### WHAT YOU NEED TO DO
Locate each line in the records below that contains the string "entraînement", and copy those lines.

--- DATA IN THIS EXERCISE ---

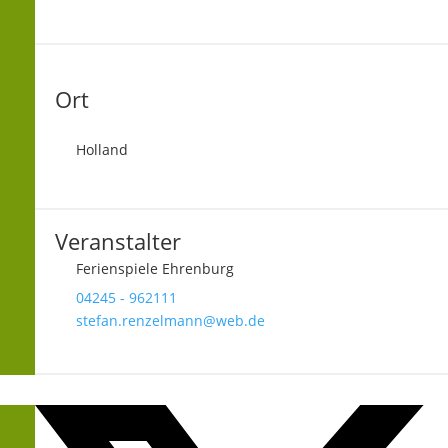
Ort
Holland
Veranstalter
Ferienspiele Ehrenburg
04245 - 962111
stefan.renzelmann@web.de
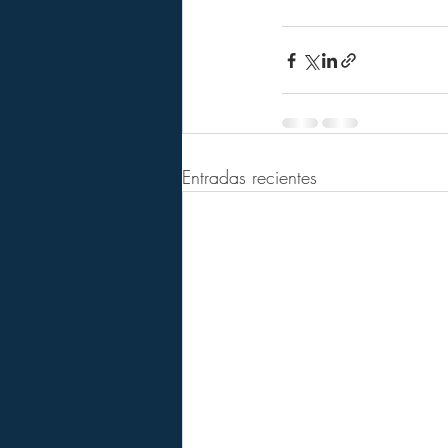
Entradas recientes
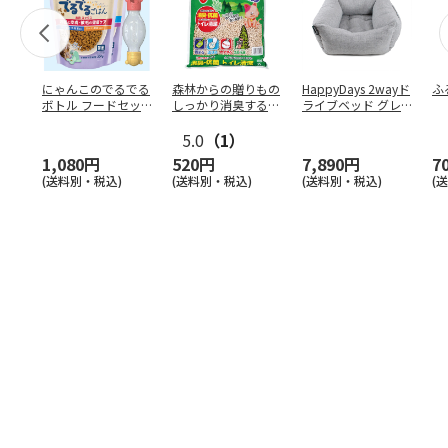
にゃんこのでるでる
森林からの贈りもの
HappyDays 2wayド
ふ
ボトル フードセッ
しっかり消臭するひ
ライブベッド グレ
ト
のきの猫砂 7L
ー
5.0
（1）
1,080円
520円
7,890円
7
(送料別・税込)
(送料別・税込)
(送料別・税込)
(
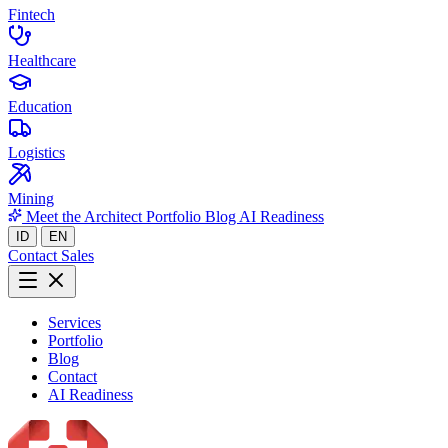
Fintech
Healthcare
Education
Logistics
Mining
Meet the Architect
Portfolio
Blog
AI Readiness
ID
EN
Contact Sales
Services
Portfolio
Blog
Contact
AI Readiness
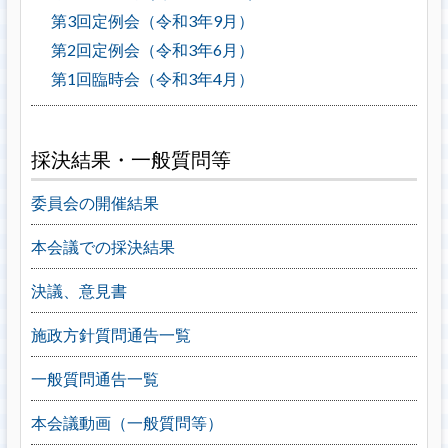
第3回定例会（令和3年9月）
第2回定例会（令和3年6月）
第1回臨時会（令和3年4月）
採決結果・一般質問等
委員会の開催結果
本会議での採決結果
決議、意見書
施政方針質問通告一覧
一般質問通告一覧
本会議動画（一般質問等）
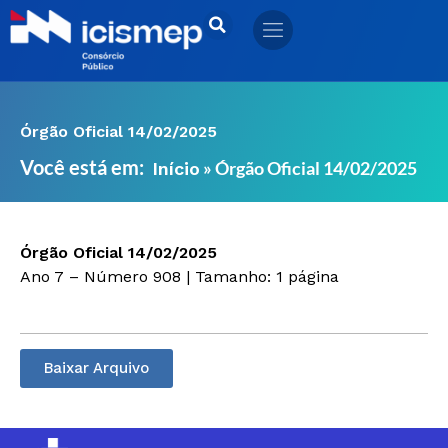
Ir
para
o
conteúdo
Órgão Oficial 14/02/2025
Você está em:
»
Órgão Oficial 14/02/2025
Início
Órgão Oficial 14/02/2025
Ano 7 – Número 908 | Tamanho: 1 página
Baixar Arquivo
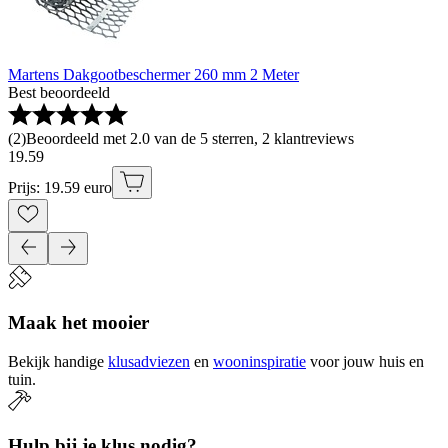
Martens Dakgootbeschermer 260 mm 2 Meter
Best beoordeeld
(
2
)
Beoordeeld met 2.0 van de 5 sterren, 2 klantreviews
19
.
59
Prijs: 19.59 euro
Maak het mooier
Bekijk handige
klusadviezen
en
wooninspiratie
voor jouw huis en
tuin.
Hulp bij je klus nodig?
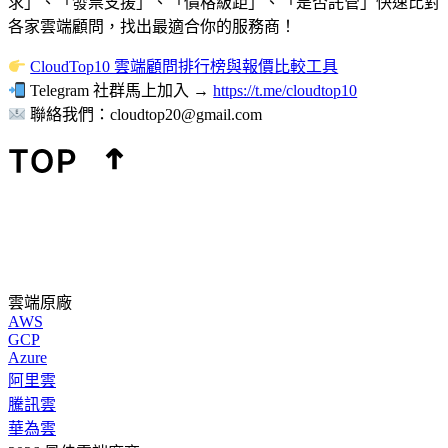
求」、「發票支援」、「價格級距」、「是否託管」快速比對
各家雲端顧問，找出最適合你的服務商！
CloudTop10 雲端顧問排行榜與報價比較工具
Telegram 社群馬上加入 →
https://t.me/cloudtop10
聯絡我們：
cloudtop20@gmail.com
雲端原廠
AWS
GCP
Azure
阿里雲
騰訊雲
華為雲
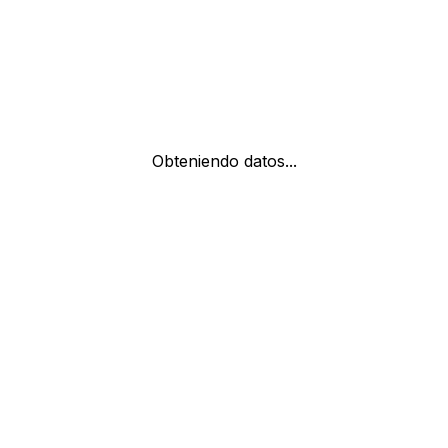
Obteniendo datos...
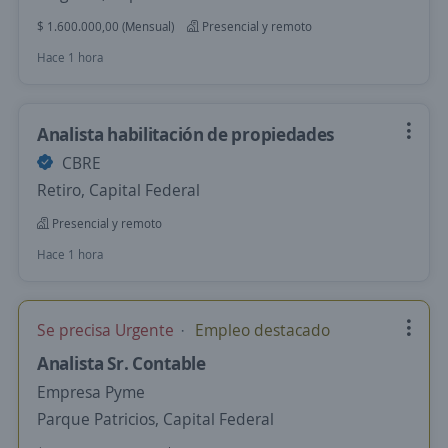
$ 1.600.000,00 (Mensual)
Presencial y remoto
Hace 1 hora
Analista habilitación de propiedades
CBRE
Retiro, Capital Federal
Presencial y remoto
Hace 1 hora
Se precisa Urgente
Empleo destacado
Analista Sr. Contable
Empresa Pyme
Parque Patricios, Capital Federal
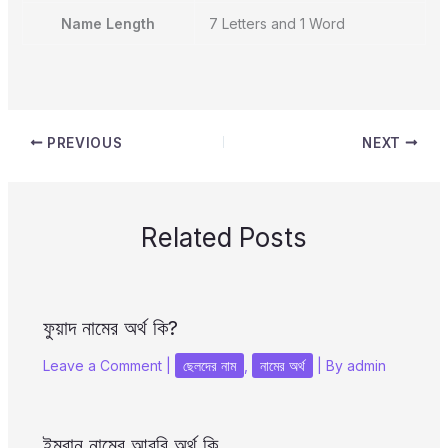
Name Length
7 Letters and 1 Word
PREVIOUS
NEXT
Related Posts
ফুয়াদ নামের অর্থ কি?
Leave a Comment
|
ছেলদের নাম
,
নামের অর্থ
| By
admin
ইমরান নামের আরবি অর্থ কি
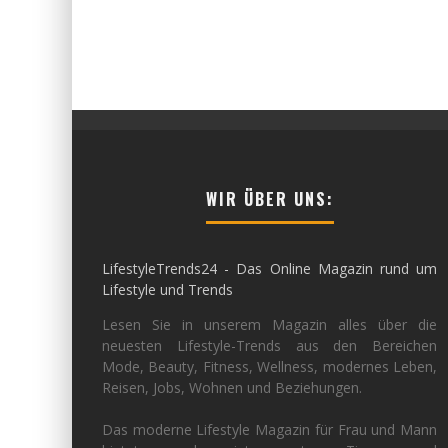
WIR ÜBER UNS:
LifestyleTrends24 - Das Online Magazin rund um
Lifestyle und Trends
Lesen Sie in unserem Magazin alles über die
neuesten Lifestyle-Trends aus den Bereichen
Mode, Beauty, Fitness, Wellness, modernes Leben,
Reisen, Jobs, Wohnen und Beziehungen.
Das moderne Lifestyle Magazin für Frau und Mann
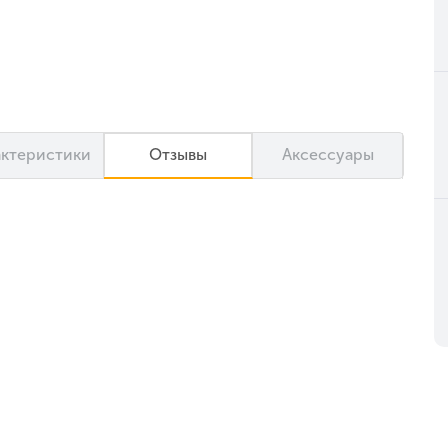
актеристики
Отзывы
Аксессуары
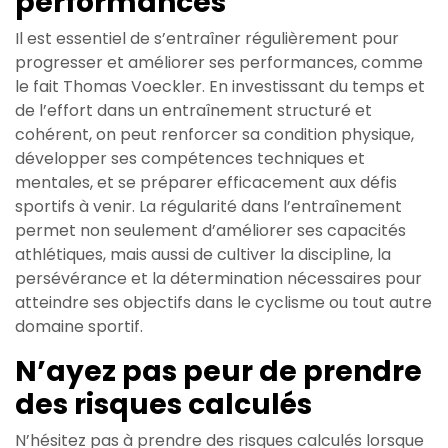
performances
Il est essentiel de s’entraîner régulièrement pour
progresser et améliorer ses performances, comme
le fait Thomas Voeckler. En investissant du temps et
de l’effort dans un entraînement structuré et
cohérent, on peut renforcer sa condition physique,
développer ses compétences techniques et
mentales, et se préparer efficacement aux défis
sportifs à venir. La régularité dans l’entraînement
permet non seulement d’améliorer ses capacités
athlétiques, mais aussi de cultiver la discipline, la
persévérance et la détermination nécessaires pour
atteindre ses objectifs dans le cyclisme ou tout autre
domaine sportif.
N’ayez pas peur de prendre
des risques calculés
N’hésitez pas à prendre des risques calculés lorsque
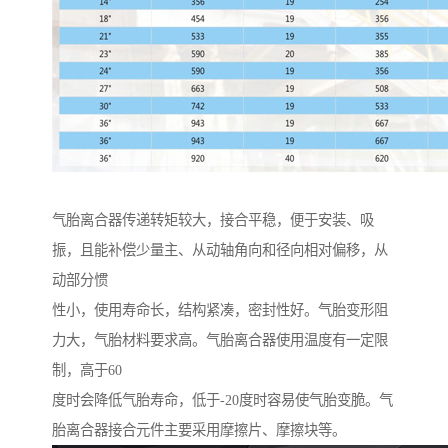
气胎离合器传递转矩较大，接合平稳，便于安装、吸
振，且能补偿少量主、从动轴角向和径向相对偏移，从
动部分惯
性小，使用寿命长，结构紧凑，密封性好。气胎变形阻
力大，气胎材料要求高。气胎离合器使用温度有一定限
制，高于60
度时会降低气胎寿命，低于-20度时容易使气胎变脆。气
胎离合器接合元件主要采用摩擦片、摩擦块等。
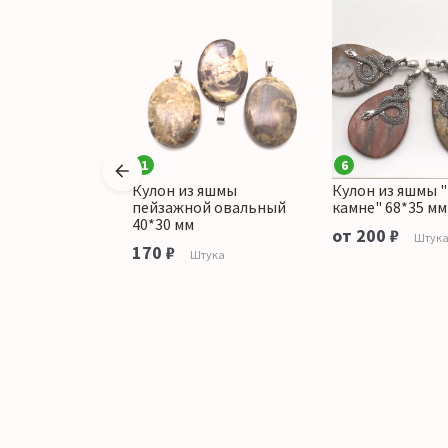
1
6
 яшмы
Кулон из яшмы
Кулон из яшмы "
й "Кошка"
пейзажной овальный
камне" 68*35 мм
40*30 мм
от 200 ₽
тука
Штук
170 ₽
Штука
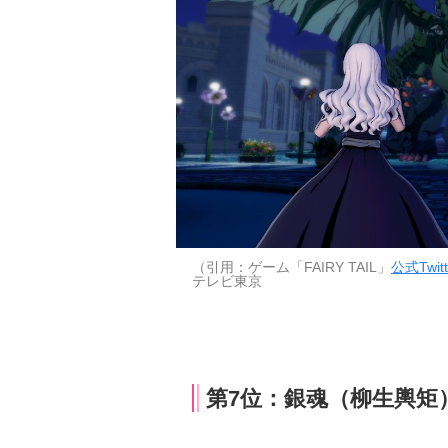
（引用：ゲーム「FAIRY TAIL」
公式Twitt
テレビ東京
第7位：銀魂（柳生輿矩）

---

### REPLY
de l’effort dans un entraînement structuré et
sportifs à venir. La régularité dans l’entraînement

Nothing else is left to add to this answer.